→ **TASK INPUTS**
============================================================
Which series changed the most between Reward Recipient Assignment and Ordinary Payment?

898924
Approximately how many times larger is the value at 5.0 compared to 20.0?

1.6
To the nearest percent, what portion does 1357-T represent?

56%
============================================================
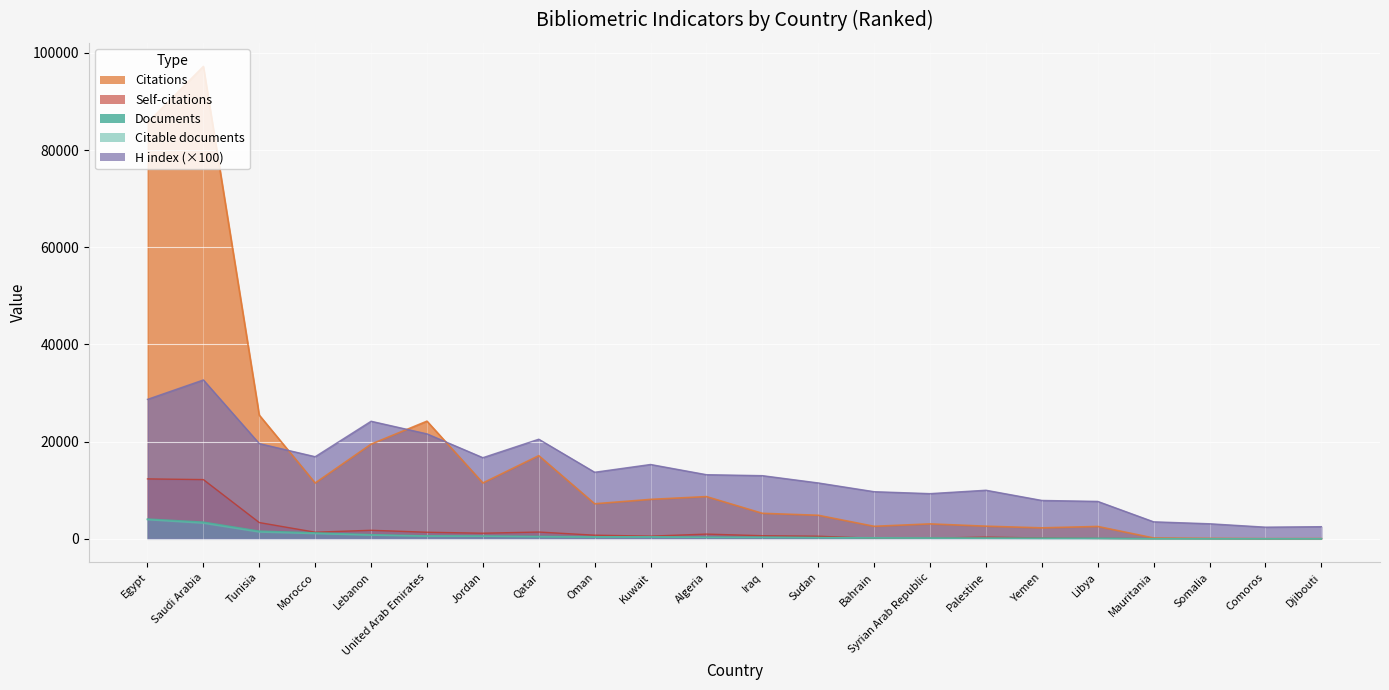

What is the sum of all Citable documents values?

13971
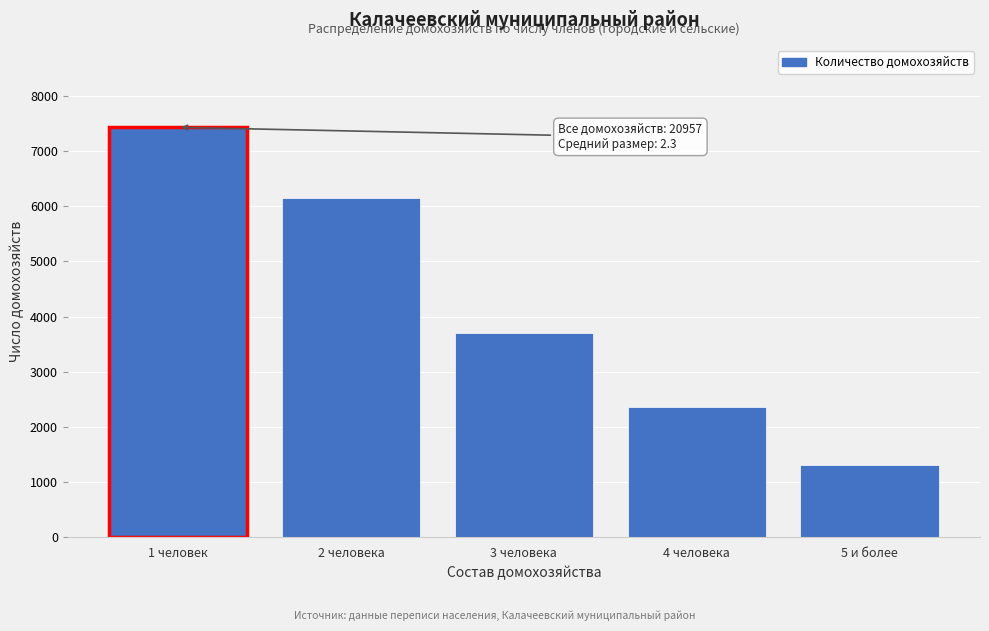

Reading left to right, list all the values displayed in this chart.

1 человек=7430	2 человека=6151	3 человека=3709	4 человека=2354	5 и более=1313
============================================================
→ **TASK GOAL**
Could you give the rows again, starting at the line that has "Which series changed" and stopping after the line that has "To the nearest", with "portion" swapped for "share" and nothing else changed?

→ **SOLUTION**
Which series changed the most between Reward Recipient Assignment and Ordinary Payment?

898924
Approximately how many times larger is the value at 5.0 compared to 20.0?

1.6
To the nearest percent, what share does 1357-T represent?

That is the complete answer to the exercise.